You don’t need more spiritual experiences because you already know who you are.
Spending time on retreat gives us the opportunity to practice instantaneously shifting our attention back onto the freedom of our true nature over and over again until we know without doubt who we really are.
Every time our mind wanders and we get caught up in the concerns of our limited sense of self, we simply shift our attention back to the expansive freedom at the core of our being. Every time we instantaneously shift back to freedom, we trust that freedom more.
Eventually we come to a point where we simply don’t doubt the inherent fullness of our true nature any more. We know it is always there. We stop being concerned when our attention wanders during practice.
We can even go so far that we don’t bother to shift our attention back when it wanders, because we know freedom is there anyway even though our attention inevitably shifts in and out of it.
This is when we discover the most profound depths of meditation. Some might assume that once you are doubtless about who you are, there is no need to engage in spiritual practice.

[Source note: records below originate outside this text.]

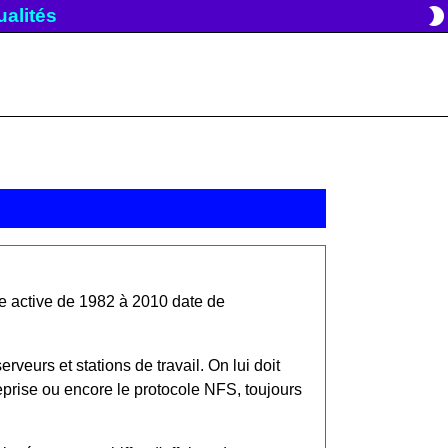
brightness_2
tualités
e active de 1982 à 2010 date de
erveurs et stations de travail. On lui doit
prise ou encore le protocole NFS, toujours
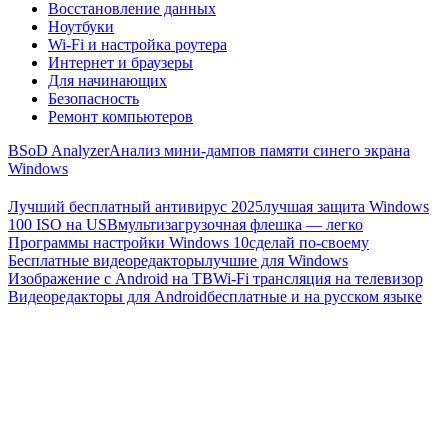
Восстановление данных
Ноутбуки
Wi-Fi и настройка роутера
Интернет и браузеры
Для начинающих
Безопасность
Ремонт компьютеров
BSoD Analyzer
Анализ мини-дампов памяти синего экрана
Windows
Лучший бесплатный антивирус 2025
лучшая защита Windows
100 ISO на USB
мультизагрузочная флешка — легко
Программы настройки Windows 10
сделай по-своему
Бесплатные видеоредакторы
лучшие для Windows
Изображение с Android на ТВ
Wi-Fi трансляция на телевизор
Видеоредакторы для Android
бесплатные и на русском языке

Not true. That is the best time to engage in practice, because now you are no longer trying to manipulate or control your experience in any way at all.
Now when you sit in meditation, you are just sitting free and open without any agenda. You know who you are, you have no need for an experience to confirm it, and so you are available for whatever journey unfolds.
This is the true posture of meditation. Perfect availability. This is when the true mysteries of the spirit begin to open up to you. This is not a time to stop doing practice, this is when practice begins to yield the most precious of its fruits.